Of course, I would be painfully remiss if I did not include the groundbreaking work of Emmi Pikler and the Pikler Institute, founded in 1946. Pikler’s approach underlies the work of Magda Gerber, who trained and worked with Emmi Pikler in Hungary, and is at the heart of the approach she founded, RIEâ„¢. This approach has respect for the individual child as its critical center. Pikler’s and Gerber’s words and approaches, while they were developed more than half a century ago, are powerfully influencing work and life with children today. Thank goodness for that.

This seems like a great opportunity to address another point of contention that has come my way, as I do not shy away from recommending books that may have been written a long time ago. For example, parents are being told, in what I consider quite black and white terms, that “we should not be reading” the Louise Bates Ames/Gesell Institute “Your [ ] Year Old” series. The objections, largely predictable in today’s social and political landscape, are based on many valid criticisms of the content, including methodological issues, and are certainly worth thoughtful consideration. AND…as of today, there are still no comparable overviews of development that are concise, easy to read, easily accessible, and for the most part, spot on. As knowledge of development is a critical underpinning of respectful parenting, as countless parents continue to see themselves and their children in these books, as I have powerful trust in parents to read critically and “take what you like and leave the rest” (so much so that there is no book anywhere that I would tell people that they should or should not read.), I will continue to recommend these books, for all their frailties.

There are more, to be sure. The work of Jean Piaget. The early work of Head Start in the U.S. that highlights the importance of social-emotional development in the early years. The work of John Bowlby and MaryAinsworth, the founders of attachment theory (which is not the same as attachment parenting!) I could go on and on. I’m not suggesting that any of you need become child development scholars, reading all of the history and research base in the field. What I am saying is that there are many of us out here who have done just that. We watch and learn as these past theories evolve and adapt and are refined by current and ongoing research, nearly all of which acknowledges the importance of the original work.
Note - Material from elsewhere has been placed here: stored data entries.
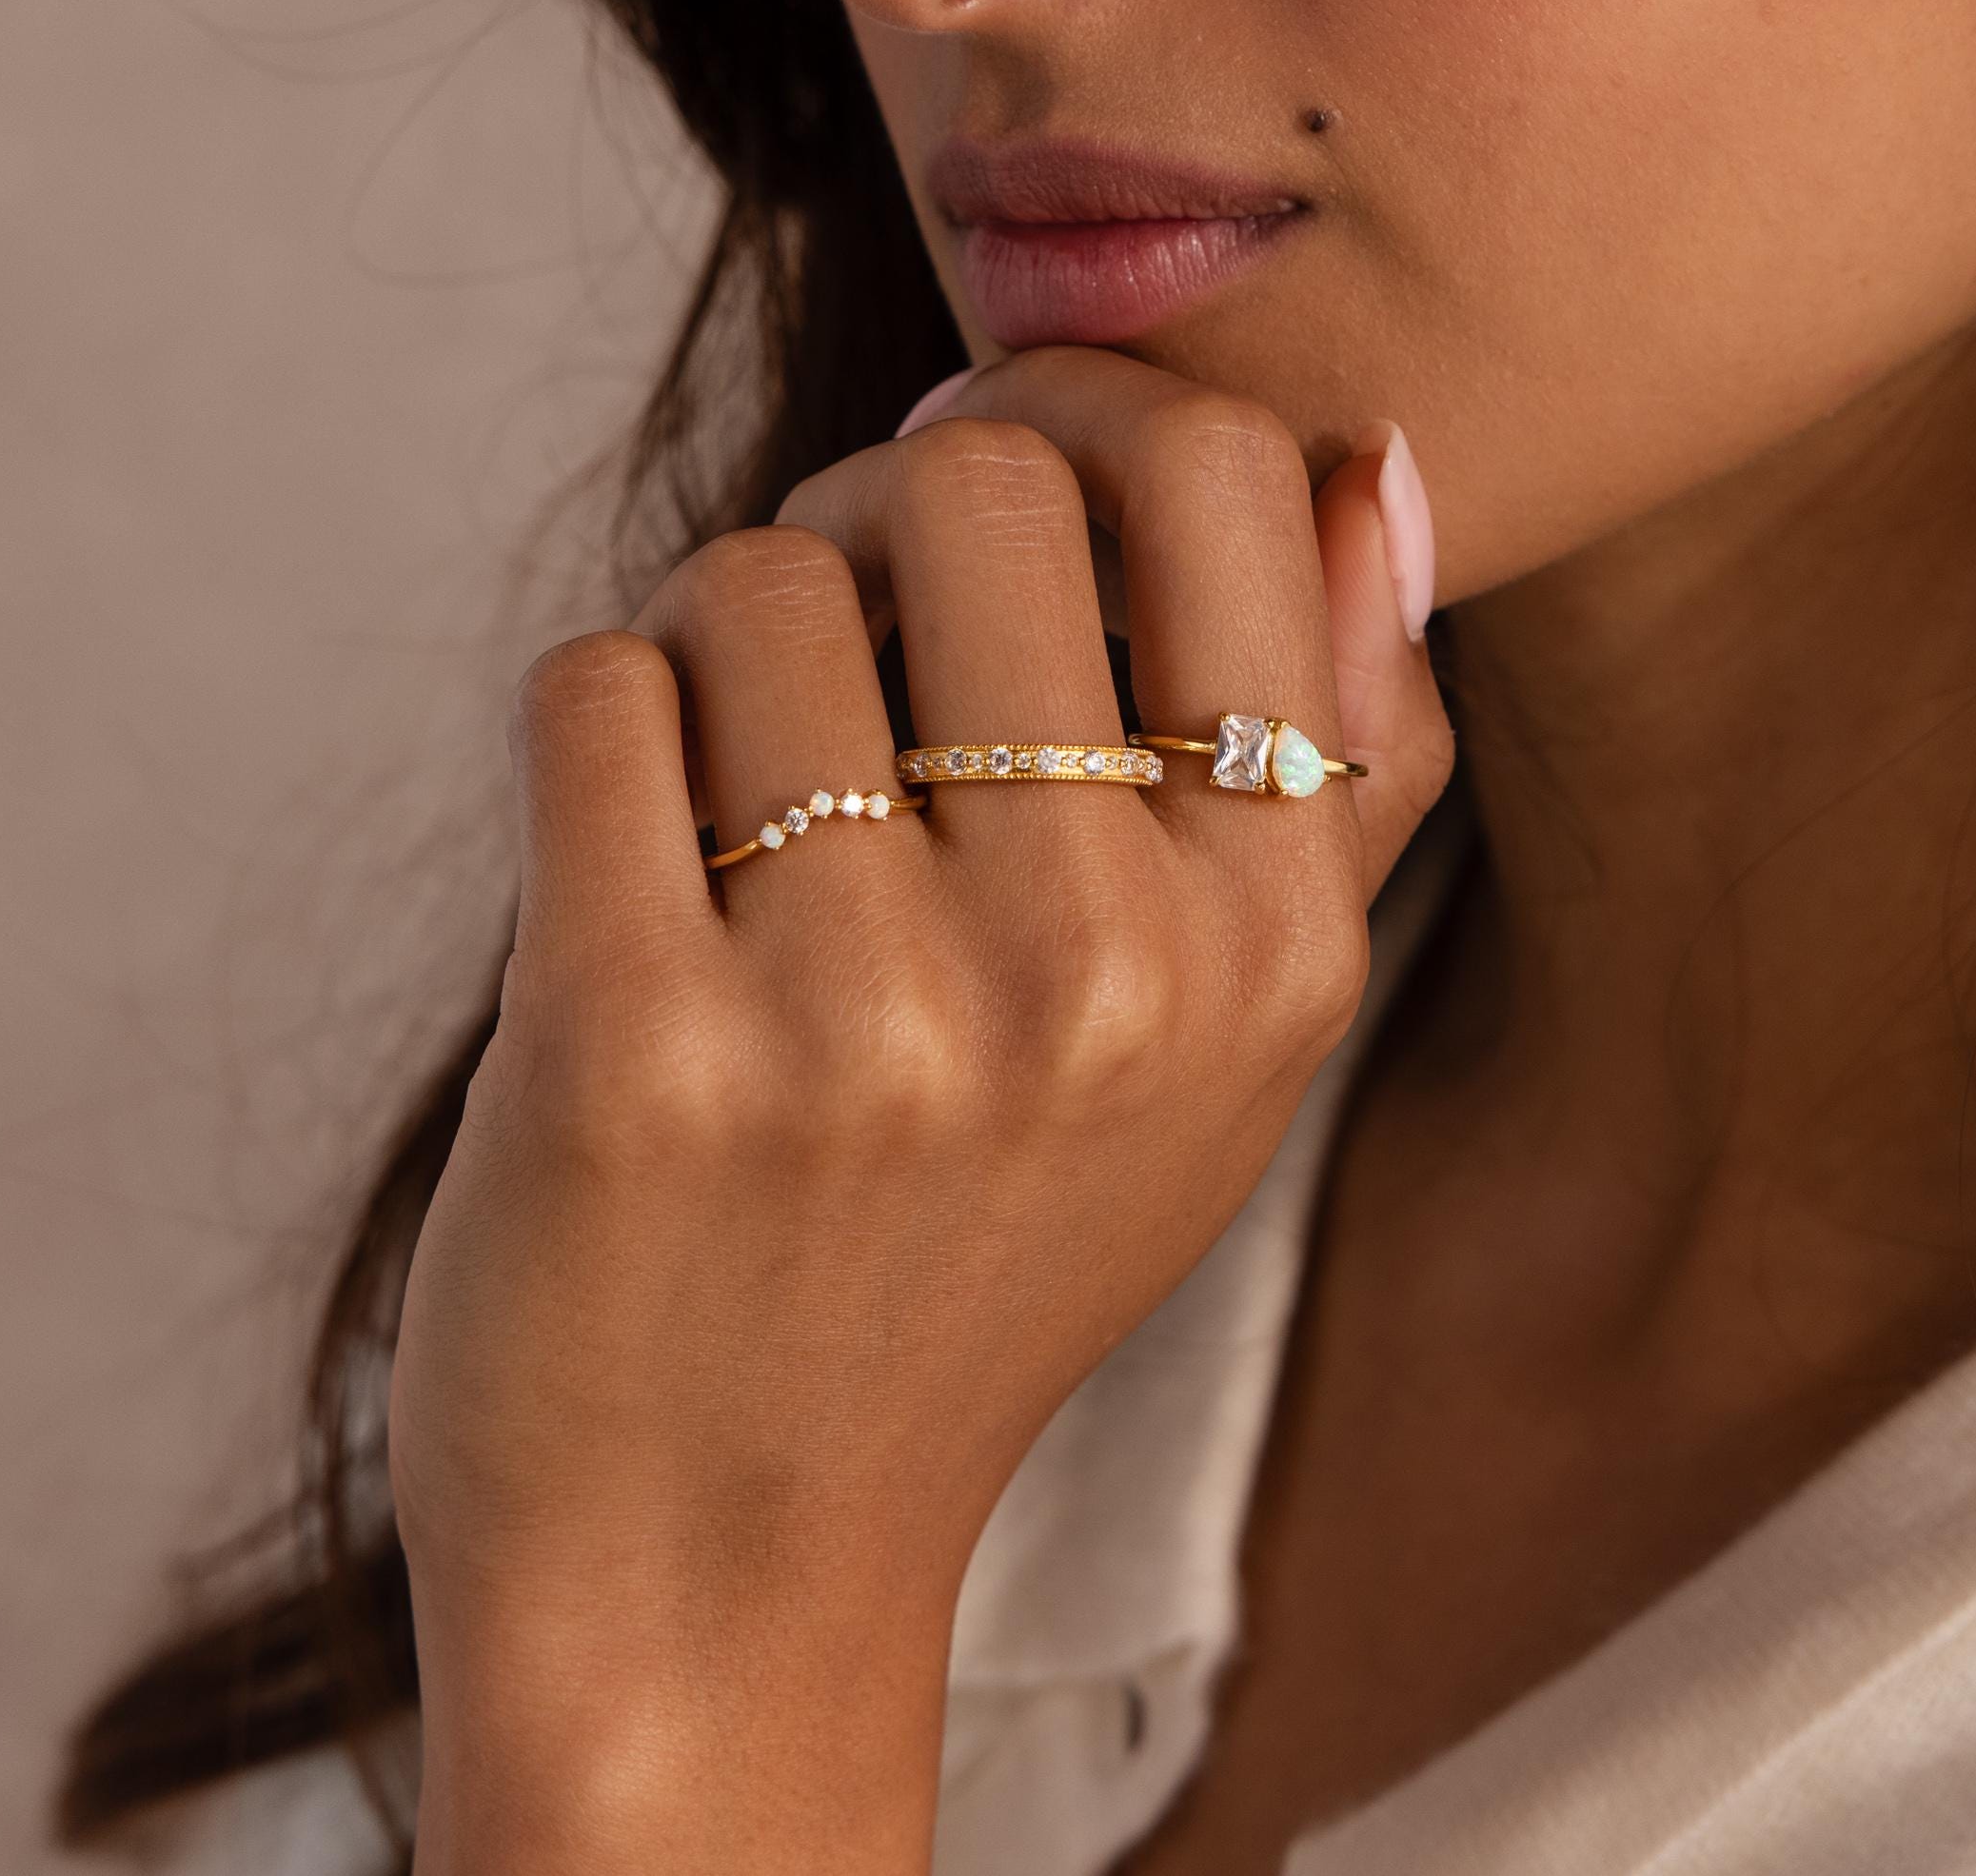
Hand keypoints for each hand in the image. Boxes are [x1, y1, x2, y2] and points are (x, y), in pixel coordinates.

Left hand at [388, 347, 1449, 1873]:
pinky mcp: (634, 1048)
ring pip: (750, 578)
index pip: (1228, 478)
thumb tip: (1380, 464)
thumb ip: (1345, 753)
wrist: (728, 1567)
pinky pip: (595, 687)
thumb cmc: (980, 1249)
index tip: (998, 468)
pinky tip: (637, 860)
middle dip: (873, 506)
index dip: (1089, 408)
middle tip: (841, 614)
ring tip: (739, 793)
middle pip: (974, 478)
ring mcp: (870, 1015)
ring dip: (717, 645)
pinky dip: (600, 731)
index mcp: (1273, 942)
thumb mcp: (1238, 1038)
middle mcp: (1104, 969)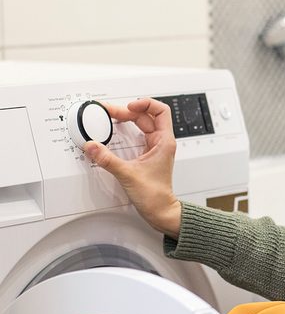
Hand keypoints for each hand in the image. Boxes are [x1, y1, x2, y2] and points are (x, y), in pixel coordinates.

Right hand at [84, 98, 181, 237]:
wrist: (160, 210)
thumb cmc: (154, 195)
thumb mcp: (127, 174)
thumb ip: (107, 159)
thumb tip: (92, 146)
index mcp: (164, 142)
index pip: (161, 111)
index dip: (145, 103)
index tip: (129, 106)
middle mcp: (162, 142)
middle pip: (147, 116)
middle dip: (128, 110)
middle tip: (109, 111)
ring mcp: (156, 147)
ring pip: (143, 124)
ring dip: (128, 118)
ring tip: (111, 115)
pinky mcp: (149, 154)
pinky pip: (139, 134)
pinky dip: (128, 128)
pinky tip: (117, 129)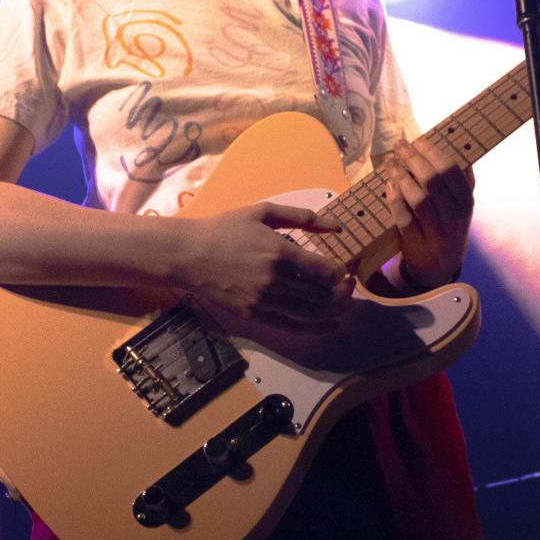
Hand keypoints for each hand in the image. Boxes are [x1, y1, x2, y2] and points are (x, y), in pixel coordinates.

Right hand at [174, 202, 351, 331]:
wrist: (189, 254)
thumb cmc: (226, 229)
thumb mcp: (263, 212)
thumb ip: (302, 217)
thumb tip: (336, 226)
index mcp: (280, 253)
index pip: (325, 272)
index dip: (341, 274)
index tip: (345, 270)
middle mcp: (275, 281)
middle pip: (322, 295)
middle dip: (343, 293)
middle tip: (350, 287)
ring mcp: (264, 301)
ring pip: (311, 314)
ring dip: (335, 312)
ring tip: (346, 305)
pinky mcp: (254, 315)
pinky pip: (292, 327)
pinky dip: (315, 328)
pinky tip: (330, 324)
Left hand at [382, 137, 473, 290]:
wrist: (440, 268)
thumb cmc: (448, 228)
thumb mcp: (460, 206)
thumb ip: (460, 180)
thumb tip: (454, 146)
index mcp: (466, 202)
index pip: (450, 170)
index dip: (432, 152)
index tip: (417, 140)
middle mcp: (455, 217)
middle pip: (433, 181)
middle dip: (413, 159)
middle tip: (399, 146)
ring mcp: (437, 232)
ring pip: (419, 199)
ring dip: (402, 177)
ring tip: (390, 163)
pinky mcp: (418, 244)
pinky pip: (404, 218)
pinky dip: (395, 200)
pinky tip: (389, 186)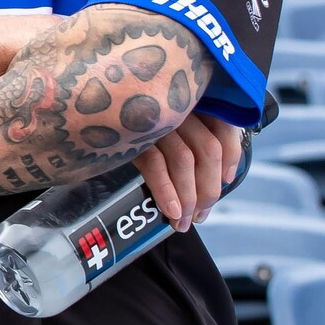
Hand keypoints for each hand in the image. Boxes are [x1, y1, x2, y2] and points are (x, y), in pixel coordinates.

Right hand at [134, 112, 243, 232]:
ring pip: (185, 160)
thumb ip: (194, 139)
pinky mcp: (133, 133)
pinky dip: (166, 191)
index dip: (231, 157)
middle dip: (208, 189)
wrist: (93, 110)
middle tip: (199, 215)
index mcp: (192, 102)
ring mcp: (157, 118)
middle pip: (208, 150)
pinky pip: (155, 164)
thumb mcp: (170, 124)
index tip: (227, 180)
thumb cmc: (135, 122)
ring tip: (182, 221)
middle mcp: (178, 106)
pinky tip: (170, 210)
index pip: (224, 129)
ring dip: (188, 198)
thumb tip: (217, 179)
It is the compilation of all of this that I do my best to bring into my work every day in Visible Child. We do not always need to reinvent or create anew. We don’t have to always rely on “the most recent” materials. Our work together rests on the shoulders of powerful theories, knowledge, and wisdom that helps us to understand children and reminds us that our efforts to treat children with respect, consideration, and dignity, is not “newfangled” or unfounded.

“Aha! So, Robin, you were raised this way? So it comes naturally to you because this is what your parents did?” Ah, that’s a great question, and perhaps an obvious one. The answer, as I suspect is true for most of us, is: Yes. And No. I had a mother (since it was mostly my mother) who was aware, who was a terrific teacher, who loved and identified with and understood children. She read these books and believed in them. Definitely a point in my favor. And she, also like most of us, had her own struggles, making some parts of my upbringing, including but not limited to complicated attachment status, sometimes chaotic and inconsistent and angry and frustrating. So…yes and no. Did I have the close and communicative relationship with my mother that you might imagine or hope for as the result of this sort of parenting? No. Do I have the close and communicative relationship with my now adult daughter that you might imagine or hope for as the result of this sort of parenting? Yes, I most certainly do. As Dreikurs said “It will take time and sustained effort to become entrenched into tradition.” Indeed. Each generation exerts effort, seeks knowledge, and does its best with what is available. Each generation brings its own unique stressors and risks and benefits. We do our best. We keep in mind that we’re not doing this for a particular result. And we’re not doing it because it “works.” We’re doing it because treating others with respect and dignity–regardless of their age–is the right thing to do.